Page MenuHomePhabricator

[Event Platform] Instrument EventBus with prometheus MW Statslib
Open, Needs TriagePublic

Description

There are discussions about occasions where EventBus fails producing events to EventGate.

etc.

We have some metrics from envoy mesh local proxies and from eventgate when things fail. (See Errors section of the EventGate grafana dashboard).

However, we do not have these metrics from EventBus itself. We do have failure logs in logstash.

Especially on 5xx errors, the client will know best when they happen.
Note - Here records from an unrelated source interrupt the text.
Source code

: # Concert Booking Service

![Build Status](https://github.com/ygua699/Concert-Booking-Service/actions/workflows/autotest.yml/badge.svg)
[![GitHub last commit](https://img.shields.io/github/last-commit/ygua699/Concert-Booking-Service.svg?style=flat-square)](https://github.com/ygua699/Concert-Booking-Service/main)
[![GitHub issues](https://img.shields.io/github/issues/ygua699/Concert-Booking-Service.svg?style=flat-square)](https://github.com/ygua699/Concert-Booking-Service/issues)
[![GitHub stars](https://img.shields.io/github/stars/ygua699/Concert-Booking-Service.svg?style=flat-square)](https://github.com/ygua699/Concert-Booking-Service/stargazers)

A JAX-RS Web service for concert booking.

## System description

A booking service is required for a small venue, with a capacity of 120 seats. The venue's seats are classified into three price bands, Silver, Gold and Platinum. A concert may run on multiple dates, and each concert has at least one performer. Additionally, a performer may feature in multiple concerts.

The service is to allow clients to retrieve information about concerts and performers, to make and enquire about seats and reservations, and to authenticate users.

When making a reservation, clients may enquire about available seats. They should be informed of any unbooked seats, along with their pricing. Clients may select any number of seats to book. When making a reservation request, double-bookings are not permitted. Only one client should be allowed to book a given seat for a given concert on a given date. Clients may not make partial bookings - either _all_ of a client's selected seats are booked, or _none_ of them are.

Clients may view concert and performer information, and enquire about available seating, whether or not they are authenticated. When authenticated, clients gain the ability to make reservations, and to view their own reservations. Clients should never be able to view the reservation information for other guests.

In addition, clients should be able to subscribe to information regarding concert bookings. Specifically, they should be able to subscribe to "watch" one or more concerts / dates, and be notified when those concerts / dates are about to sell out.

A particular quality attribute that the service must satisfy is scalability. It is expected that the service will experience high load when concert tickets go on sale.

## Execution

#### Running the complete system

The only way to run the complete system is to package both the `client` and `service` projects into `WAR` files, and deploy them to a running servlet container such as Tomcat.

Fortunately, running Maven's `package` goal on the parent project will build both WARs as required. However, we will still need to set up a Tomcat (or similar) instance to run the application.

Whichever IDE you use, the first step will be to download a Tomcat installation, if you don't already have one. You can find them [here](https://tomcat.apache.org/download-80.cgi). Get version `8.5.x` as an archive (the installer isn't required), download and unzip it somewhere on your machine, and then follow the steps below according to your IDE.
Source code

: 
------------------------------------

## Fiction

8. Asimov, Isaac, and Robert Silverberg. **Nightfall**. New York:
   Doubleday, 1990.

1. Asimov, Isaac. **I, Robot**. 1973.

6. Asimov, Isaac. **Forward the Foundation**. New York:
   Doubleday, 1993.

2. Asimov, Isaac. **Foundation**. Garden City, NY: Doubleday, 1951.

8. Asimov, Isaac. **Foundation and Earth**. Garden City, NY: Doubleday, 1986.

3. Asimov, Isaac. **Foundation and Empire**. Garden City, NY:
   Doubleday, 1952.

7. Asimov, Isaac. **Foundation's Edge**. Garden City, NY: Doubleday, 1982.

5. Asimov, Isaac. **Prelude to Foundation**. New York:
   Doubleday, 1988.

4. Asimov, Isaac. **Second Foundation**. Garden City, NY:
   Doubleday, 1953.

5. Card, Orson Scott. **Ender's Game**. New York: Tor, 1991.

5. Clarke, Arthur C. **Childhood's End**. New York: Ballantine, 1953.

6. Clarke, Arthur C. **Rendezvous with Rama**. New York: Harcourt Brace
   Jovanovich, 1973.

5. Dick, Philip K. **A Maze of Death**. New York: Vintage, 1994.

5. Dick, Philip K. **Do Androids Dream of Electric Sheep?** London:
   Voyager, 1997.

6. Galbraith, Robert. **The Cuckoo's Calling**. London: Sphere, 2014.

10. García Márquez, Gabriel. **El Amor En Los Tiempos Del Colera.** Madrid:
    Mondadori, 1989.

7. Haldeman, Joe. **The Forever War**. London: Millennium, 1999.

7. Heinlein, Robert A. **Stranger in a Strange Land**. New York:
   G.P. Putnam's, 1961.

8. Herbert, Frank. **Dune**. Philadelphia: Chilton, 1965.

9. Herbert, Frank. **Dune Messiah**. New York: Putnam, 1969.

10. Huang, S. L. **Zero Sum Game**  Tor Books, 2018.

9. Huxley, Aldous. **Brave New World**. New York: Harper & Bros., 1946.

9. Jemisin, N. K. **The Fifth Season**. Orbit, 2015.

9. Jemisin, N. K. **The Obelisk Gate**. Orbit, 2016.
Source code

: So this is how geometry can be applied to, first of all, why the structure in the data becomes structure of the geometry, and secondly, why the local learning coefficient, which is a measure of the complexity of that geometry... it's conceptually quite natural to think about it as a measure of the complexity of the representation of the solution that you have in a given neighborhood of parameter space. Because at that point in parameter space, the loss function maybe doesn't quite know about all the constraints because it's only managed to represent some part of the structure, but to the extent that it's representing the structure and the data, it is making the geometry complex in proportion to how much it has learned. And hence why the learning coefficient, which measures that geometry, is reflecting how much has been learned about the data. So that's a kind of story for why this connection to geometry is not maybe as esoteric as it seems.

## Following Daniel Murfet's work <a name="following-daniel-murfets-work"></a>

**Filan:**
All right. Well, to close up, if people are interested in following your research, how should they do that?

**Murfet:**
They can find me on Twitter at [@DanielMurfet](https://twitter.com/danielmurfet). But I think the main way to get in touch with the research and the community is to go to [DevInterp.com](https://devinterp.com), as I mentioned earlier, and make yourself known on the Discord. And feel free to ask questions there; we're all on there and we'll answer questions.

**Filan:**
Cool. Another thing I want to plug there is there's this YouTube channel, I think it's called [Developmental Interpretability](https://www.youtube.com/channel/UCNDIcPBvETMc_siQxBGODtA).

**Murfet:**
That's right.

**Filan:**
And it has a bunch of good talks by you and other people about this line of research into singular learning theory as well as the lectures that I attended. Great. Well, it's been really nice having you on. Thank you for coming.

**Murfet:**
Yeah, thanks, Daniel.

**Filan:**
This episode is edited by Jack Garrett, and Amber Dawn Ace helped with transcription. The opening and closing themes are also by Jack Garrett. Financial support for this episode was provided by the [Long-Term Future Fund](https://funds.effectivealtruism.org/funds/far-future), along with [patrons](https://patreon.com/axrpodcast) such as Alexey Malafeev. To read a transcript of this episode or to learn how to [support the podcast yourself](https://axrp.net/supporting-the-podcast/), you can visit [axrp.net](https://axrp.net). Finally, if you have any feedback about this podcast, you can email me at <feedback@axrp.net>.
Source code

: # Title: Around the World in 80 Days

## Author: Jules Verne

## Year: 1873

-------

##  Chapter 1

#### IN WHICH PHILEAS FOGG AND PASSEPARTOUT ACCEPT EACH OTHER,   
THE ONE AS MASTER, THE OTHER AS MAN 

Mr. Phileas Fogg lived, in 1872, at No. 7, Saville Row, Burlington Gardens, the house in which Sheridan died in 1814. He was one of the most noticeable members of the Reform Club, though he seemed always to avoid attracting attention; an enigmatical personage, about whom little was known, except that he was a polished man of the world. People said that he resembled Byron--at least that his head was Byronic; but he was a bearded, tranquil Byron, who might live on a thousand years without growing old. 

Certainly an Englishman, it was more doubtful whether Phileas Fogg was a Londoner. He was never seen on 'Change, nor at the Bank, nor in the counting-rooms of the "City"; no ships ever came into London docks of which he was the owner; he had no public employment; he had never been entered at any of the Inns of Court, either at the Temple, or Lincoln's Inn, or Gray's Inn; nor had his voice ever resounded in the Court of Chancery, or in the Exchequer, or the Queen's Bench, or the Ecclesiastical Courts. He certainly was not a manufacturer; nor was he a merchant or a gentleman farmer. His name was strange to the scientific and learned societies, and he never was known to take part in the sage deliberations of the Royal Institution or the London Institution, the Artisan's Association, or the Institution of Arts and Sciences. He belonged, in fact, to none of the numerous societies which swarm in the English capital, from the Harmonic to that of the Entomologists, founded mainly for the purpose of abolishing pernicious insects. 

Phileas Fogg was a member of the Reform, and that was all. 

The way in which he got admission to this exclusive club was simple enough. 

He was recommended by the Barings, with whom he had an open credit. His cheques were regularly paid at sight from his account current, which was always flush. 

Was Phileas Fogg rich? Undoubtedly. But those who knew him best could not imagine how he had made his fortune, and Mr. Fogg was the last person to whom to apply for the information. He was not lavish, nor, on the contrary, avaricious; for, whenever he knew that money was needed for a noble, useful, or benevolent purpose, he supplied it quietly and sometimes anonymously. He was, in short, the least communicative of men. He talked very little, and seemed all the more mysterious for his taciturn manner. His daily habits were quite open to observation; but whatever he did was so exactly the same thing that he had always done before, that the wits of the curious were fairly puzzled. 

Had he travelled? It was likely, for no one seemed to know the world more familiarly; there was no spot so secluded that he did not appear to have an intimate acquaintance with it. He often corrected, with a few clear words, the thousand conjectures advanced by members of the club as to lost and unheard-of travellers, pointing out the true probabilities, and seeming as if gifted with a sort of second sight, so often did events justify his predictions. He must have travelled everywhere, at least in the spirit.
Now that MediaWiki has prometheus support (T350592: EPIC: migrate in use metrics and dashboards to statslib), we should instrument EventBus and add metrics around event production and whatever else might be nice to have.

https://www.mediawiki.org/wiki/Manual:Stats has instructions for how to use the MW Stats library to do this.

Doing this will help us quantify when we fail to produce events, which will help us with defining SLOs and documentation for T120242: Eventually Consistent MediaWiki State Change Events.

Done is
  • EventBus emits metrics about event produce and failure counters, with informative labels. Labels should probably include
  • stream name
  • event service name (eventgate name)
  • maybe $schema if it isn't hard to get?
  • HTTP status code (?)
  • etc.
  • Any other easy/useful/relavent EventBus metrics are emitted.
  • EventBus metrics are shown in a Grafana dashboard, either in the existent EventGate one, or a new one for EventBus.